Non si può dire che lo scontro sia simulato, nel centro destra. E se c’è un elettorato che spera nell’unità, ci sono anche militanti e dirigenti che tornano ad investire sulla propria identità e diversità. Cosa analoga succede a sinistra, e ciò dimostra che si tratta di un processo politico, non di bizze. Ma restiamo al centro destra. Le probabili ragioni personali sono state impietosamente scandagliate da Vittorio Feltri. Impossibile aggiungere altro. Speriamo non eclissino l’ottimo lavoro fatto da Gianfranco Fini. Già, perché egli è riuscito ad archiviare e condannare un passato improponibile, con determinazione e chiarezza sconosciute a sinistra. Non solo Alleanza Nazionale è cosa diversa dal mero contenitore di quel che rimase del Movimento Sociale, ma s’annuncia un ulteriore passo, benefico. Noi, però, in Italia, avevamo due problemi paralleli: chiudere le piaghe ideologiche del secolo scorso, con fascisti e comunisti accomunati nella sconfitta e nell’orrore; e chiudere le conseguenze di una guerra civile raffreddata con la spesa pubblica ed il consociativismo. Su questo secondo fronte siamo ancora assai indietro.

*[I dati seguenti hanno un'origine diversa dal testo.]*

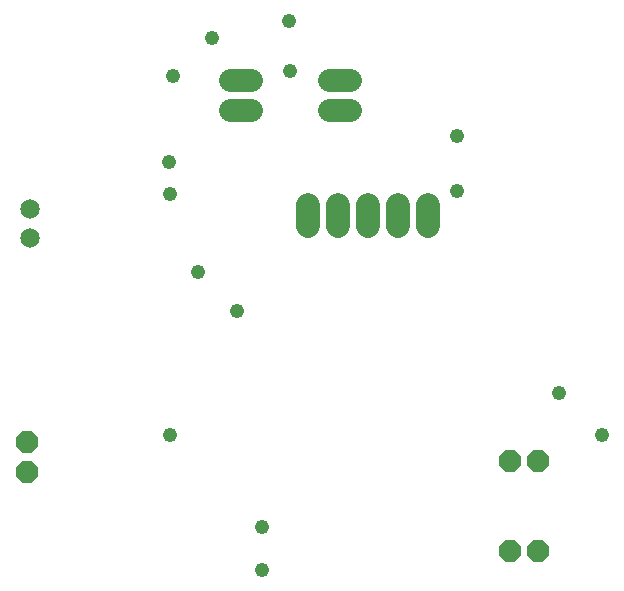
<source format=gbr>
G04 EAGLE Gerber RS-274X export*
G75*
%MOMM*%
%FSLAX34Y34*%
%LPD*%
%INSoldermask Top*%
%IPPOS*%
%AMOC8*
5,1,8,0,0,1.08239X$1,22.5*%
G01*
%ADD10C,1.656000*%
%ADD11P,1.979475X8X292.500000*%
%ADD12P,1.979475X8X112.500000*%
%ADD13C,1.930400*%
%ADD14C,2.016000*%
%ADD15C,1.209600*%


D10*
X55500Y323600D03*
X55500Y298600D03*
D11*
X52900Y125900D03*
X52900Y100500D03*
D12*
X486000Y33900D03*
X486000Y110100D03*
D11*
X462000Y110100D03*
X462000Y33900D03*
D13*
X242636Y432700D02*
X225364Y432700D01*
X225364Y407300D02*
X242636Y407300D01*
X309364Y407300D02*
X326636Y407300D01*
X326636Y432700D02*
X309364Y432700D01*
D14*
X392800Y327064D02*
X392800Y308936D01*
X367400Y308936D02*
X367400Y327064D01*
X342000Y327064D02*
X342000Y308936D01*
X316600Y308936D02*
X316600Y327064D01*
X291200Y327064D02*
X291200Y308936D01*
D15*
X417100Y385300D03*
X417000Y339000D03*
X231000Y237000D03*
X198000Y270000D03*
X173500Y363300D03*
X174000Y336000D03*
X174000Y132000D03*
X252000Y54000D03*
X252000Y18000D03*
X210000Y468000D03*
X177000Y436400D03*
X540000Y132000D03*
X504000Y168000D03*
X275700Y440600D03*
X275500Y483000D03*
M02*

</source>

Quando Fini vuol essere “garante del lavoro” si sente ancora la distanza dal pensarsi garanti del mercato, quindi anche di disoccupati e consumatori. Quando afferma che, per la giustizia, occorre guardare ai tribunali e non alla separazione delle carriere, liscia il pelo alle corporazioni, anziché grattarne via le incrostazioni. In generale la spesa pubblica aumentò nel corso della scorsa legislatura, e non c’è traccia di sordidi interessi berlusconiani in questo. Il bipolarismo alla moda italiana è stato anche la prevalenza bipartisan del partito della spesa pubblica improduttiva. Ripetere che è necessario sconfiggerlo, non significa volere tornare al passato, semmai liberarsene.

Quando Maccanico tentò un governo di larghe intese, per le riforme, Fini fu favorevole, mentre Berlusconi preferì le elezioni. Il primo ha spinto i referendum, anche se prevedono un premio al partito e non alla coalizione più votata, mentre il secondo scantonava. Le parti sembrano invertite, ma il tema è sempre lo stesso, ancora da svolgere: trovare il modo per uscire dall’immobilità rissosa. In politica le persone contano, i personalismi restano lo specchio del vuoto.